- [EXERCISE]: Please copy the stretch of the Omicron report from "South African scientists" through "from southern African nations." word for word.

- [PASSAGE TO READ]:
========================================

Dutch health authorities announced on Tuesday that they found the new Omicron variant of the coronavirus in cases dating back as long as 11 days, indicating that it was already spreading in western Europe before the first cases were identified in southern Africa. The RIVM health institute said it found Omicron in samples dating from November 19 and 23.
Those findings predate the positive cases found among passengers who came from South Africa last Friday and were tested at Amsterdam’s Schiphol airport.
“It is not yet clear whether the people concerned [in the earlier cases] have also been to southern Africa,” the RIVM said, adding that the individuals had been informed of their Omicron infections and that local health services had started contact tracing.
Belgium and Germany have also said that sample tests confirm the variant was in those countries before South African health officials alerted the world on November 24 to its existence.
South African scientists had detected the new variant and alerted global health authorities to it last week. But Omicron has now spread to about 20 other countries, and amid mounting concern that it could be significantly easier to pass from person to person, and that it could have at least some resistance to current treatments and vaccines, many nations have imposed travel restrictions on passengers from southern African nations.
South African politicians and scientists have said they feel as though they’re being punished for their advanced COVID-19 screening program, which caught the variant and enabled other nations to respond quickly to it, but has resulted in the travel bans which largely target southern African nations.

========================================

- [SUPPLIED DATA]:

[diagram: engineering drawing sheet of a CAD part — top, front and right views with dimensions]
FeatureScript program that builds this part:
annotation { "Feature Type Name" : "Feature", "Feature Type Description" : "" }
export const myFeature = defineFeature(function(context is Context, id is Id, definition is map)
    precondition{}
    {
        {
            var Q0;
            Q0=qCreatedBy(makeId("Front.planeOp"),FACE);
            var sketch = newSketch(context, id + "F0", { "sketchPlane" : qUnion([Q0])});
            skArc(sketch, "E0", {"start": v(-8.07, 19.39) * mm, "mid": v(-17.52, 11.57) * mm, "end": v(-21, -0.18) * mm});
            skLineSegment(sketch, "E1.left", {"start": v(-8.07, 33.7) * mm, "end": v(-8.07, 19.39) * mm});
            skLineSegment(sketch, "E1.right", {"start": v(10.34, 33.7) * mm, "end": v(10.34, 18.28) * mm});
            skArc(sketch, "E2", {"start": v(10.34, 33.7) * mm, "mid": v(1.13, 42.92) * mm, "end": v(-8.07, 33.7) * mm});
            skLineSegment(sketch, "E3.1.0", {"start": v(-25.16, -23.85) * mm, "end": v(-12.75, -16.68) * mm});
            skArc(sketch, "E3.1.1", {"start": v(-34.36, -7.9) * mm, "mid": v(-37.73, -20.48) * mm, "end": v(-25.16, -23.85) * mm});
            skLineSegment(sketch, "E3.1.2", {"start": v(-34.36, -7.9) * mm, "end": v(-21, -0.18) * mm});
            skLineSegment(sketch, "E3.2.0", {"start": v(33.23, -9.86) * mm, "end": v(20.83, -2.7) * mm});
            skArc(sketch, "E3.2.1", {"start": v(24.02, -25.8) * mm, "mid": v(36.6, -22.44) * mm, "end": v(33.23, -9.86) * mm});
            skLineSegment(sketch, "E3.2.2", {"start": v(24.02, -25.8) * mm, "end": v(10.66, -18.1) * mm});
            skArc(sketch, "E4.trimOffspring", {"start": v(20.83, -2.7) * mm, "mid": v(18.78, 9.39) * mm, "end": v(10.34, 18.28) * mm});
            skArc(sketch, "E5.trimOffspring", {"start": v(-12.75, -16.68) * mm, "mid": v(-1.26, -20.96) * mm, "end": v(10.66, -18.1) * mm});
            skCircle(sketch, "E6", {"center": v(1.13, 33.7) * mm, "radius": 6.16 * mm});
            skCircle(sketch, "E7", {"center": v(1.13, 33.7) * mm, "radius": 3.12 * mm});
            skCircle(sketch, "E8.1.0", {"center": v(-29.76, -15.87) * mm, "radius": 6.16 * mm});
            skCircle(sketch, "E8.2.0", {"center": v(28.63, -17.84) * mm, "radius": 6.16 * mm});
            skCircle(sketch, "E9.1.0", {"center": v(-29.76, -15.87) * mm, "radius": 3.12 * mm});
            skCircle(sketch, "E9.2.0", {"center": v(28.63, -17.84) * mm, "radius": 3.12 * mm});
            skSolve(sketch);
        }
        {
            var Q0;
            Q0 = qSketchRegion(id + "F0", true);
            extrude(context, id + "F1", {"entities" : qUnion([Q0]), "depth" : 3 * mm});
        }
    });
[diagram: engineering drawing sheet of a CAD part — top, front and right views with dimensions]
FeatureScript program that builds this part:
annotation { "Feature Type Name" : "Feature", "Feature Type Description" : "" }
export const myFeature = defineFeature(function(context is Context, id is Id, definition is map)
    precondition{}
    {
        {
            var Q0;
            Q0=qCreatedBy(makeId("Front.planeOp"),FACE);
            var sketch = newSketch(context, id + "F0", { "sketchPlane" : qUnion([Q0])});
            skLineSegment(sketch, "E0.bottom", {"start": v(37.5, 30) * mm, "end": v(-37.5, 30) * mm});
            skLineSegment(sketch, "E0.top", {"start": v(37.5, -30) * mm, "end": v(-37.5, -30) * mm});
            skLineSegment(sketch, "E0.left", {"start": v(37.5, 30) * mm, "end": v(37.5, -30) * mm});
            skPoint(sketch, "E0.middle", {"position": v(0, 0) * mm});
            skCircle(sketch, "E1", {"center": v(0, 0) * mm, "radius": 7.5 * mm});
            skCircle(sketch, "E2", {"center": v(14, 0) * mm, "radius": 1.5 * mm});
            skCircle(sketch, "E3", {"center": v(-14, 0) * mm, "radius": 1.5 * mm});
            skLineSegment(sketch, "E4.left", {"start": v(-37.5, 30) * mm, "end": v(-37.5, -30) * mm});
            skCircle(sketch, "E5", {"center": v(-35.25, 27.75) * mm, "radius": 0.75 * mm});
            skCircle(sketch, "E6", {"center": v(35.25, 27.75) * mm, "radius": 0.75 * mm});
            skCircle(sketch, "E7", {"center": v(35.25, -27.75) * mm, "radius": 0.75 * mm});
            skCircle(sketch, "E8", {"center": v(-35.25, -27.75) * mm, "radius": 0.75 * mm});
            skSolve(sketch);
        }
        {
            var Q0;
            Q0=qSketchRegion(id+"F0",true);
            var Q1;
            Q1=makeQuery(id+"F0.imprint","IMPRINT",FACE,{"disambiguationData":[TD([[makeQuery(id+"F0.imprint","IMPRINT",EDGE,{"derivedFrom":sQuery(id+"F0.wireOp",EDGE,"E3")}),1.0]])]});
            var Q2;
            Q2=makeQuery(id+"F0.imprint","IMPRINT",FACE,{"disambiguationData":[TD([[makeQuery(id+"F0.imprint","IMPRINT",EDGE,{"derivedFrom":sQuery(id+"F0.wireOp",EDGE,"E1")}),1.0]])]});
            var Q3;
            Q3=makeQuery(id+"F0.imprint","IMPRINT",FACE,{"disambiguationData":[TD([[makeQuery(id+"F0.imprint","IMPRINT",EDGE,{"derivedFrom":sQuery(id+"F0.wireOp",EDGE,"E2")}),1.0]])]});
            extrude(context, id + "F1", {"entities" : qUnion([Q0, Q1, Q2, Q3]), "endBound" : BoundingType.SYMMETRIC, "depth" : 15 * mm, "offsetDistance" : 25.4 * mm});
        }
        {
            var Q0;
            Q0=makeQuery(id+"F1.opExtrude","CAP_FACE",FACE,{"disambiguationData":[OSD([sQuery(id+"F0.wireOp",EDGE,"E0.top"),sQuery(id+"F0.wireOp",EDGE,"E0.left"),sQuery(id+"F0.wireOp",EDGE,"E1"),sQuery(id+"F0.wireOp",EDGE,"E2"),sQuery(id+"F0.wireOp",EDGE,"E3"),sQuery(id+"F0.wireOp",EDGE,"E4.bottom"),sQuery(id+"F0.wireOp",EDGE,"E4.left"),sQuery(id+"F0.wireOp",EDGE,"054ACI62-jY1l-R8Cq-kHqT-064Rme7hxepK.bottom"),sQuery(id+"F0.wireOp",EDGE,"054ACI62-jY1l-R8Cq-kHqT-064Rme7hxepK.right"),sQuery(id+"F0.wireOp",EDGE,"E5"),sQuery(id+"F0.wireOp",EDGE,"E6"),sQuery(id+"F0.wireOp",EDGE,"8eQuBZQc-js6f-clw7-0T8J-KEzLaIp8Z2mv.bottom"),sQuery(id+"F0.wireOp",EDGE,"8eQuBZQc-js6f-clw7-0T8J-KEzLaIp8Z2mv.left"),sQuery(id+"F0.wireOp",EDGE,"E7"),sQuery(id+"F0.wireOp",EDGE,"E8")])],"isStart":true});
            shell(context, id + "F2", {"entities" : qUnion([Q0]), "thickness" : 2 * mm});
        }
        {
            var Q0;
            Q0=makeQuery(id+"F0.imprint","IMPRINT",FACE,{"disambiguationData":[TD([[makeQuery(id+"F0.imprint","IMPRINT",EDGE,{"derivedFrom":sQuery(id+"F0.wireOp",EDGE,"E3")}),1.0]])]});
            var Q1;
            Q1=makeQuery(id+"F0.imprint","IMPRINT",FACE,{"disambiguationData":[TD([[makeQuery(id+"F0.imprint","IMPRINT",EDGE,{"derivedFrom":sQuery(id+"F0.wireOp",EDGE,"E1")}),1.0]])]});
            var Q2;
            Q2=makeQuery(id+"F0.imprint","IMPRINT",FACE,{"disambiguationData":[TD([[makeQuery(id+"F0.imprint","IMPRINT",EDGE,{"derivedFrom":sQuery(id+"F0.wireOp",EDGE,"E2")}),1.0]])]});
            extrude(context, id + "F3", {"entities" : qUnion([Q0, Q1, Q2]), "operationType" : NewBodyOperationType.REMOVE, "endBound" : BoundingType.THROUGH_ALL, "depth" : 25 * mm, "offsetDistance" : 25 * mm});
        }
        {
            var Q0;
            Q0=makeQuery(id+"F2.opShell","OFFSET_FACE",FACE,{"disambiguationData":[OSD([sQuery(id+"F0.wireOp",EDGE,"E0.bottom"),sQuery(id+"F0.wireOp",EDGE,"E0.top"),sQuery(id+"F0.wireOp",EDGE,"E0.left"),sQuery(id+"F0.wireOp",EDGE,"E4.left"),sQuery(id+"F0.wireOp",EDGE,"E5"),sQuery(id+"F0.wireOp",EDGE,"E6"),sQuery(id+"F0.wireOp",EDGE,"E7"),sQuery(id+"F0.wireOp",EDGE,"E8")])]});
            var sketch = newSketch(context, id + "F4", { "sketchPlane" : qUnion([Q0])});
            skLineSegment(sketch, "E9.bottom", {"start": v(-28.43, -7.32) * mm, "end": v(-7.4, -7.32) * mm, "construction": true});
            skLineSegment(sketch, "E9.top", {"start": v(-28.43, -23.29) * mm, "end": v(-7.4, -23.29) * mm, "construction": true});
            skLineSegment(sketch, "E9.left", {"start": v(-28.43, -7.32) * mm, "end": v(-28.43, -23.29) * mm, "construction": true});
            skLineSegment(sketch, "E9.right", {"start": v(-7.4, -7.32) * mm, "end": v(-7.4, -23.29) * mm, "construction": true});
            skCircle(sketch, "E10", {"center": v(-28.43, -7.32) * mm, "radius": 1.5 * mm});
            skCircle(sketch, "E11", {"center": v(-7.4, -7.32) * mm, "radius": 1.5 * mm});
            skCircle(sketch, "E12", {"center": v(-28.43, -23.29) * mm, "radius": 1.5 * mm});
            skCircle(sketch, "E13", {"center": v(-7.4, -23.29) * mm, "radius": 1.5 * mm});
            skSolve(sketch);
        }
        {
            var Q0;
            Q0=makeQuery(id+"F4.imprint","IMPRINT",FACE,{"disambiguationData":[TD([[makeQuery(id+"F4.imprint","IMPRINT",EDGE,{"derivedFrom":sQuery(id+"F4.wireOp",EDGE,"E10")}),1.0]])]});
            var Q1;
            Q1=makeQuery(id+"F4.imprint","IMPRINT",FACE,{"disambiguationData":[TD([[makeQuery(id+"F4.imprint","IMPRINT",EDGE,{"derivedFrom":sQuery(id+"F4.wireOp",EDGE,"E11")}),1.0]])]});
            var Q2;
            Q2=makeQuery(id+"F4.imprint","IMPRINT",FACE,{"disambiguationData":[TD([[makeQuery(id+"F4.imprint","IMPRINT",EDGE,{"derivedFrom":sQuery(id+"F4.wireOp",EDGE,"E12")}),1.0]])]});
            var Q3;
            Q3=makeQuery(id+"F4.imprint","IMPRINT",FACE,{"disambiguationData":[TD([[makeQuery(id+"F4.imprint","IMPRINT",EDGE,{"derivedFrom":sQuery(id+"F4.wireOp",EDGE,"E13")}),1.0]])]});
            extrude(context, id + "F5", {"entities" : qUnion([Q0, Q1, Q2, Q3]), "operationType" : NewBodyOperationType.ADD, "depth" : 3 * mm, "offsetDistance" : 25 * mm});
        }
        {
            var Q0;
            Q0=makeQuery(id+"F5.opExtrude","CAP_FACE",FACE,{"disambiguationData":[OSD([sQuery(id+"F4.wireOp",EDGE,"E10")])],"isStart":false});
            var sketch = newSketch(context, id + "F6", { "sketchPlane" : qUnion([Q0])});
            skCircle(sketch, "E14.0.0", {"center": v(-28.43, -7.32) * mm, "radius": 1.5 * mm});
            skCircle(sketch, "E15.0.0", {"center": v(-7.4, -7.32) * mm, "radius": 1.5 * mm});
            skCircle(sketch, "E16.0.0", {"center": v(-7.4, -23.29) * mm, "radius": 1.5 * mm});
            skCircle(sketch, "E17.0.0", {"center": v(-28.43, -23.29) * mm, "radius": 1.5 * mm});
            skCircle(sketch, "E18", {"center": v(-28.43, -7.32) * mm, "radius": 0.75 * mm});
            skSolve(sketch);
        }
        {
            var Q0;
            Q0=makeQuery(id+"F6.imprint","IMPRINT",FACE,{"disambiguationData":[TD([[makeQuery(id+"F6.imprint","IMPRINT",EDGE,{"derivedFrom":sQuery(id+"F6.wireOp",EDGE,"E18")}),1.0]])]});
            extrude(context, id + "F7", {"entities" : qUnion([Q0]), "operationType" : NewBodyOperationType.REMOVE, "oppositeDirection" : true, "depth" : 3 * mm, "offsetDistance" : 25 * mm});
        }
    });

========================================

- [PROBLEM SOLUTION]:
South African scientists had detected the new variant and alerted global health authorities to it last week. But Omicron has now spread to about 20 other countries, and amid mounting concern that it could be significantly easier to pass from person to person, and that it could have at least some resistance to current treatments and vaccines, many nations have imposed travel restrictions on passengers from southern African nations.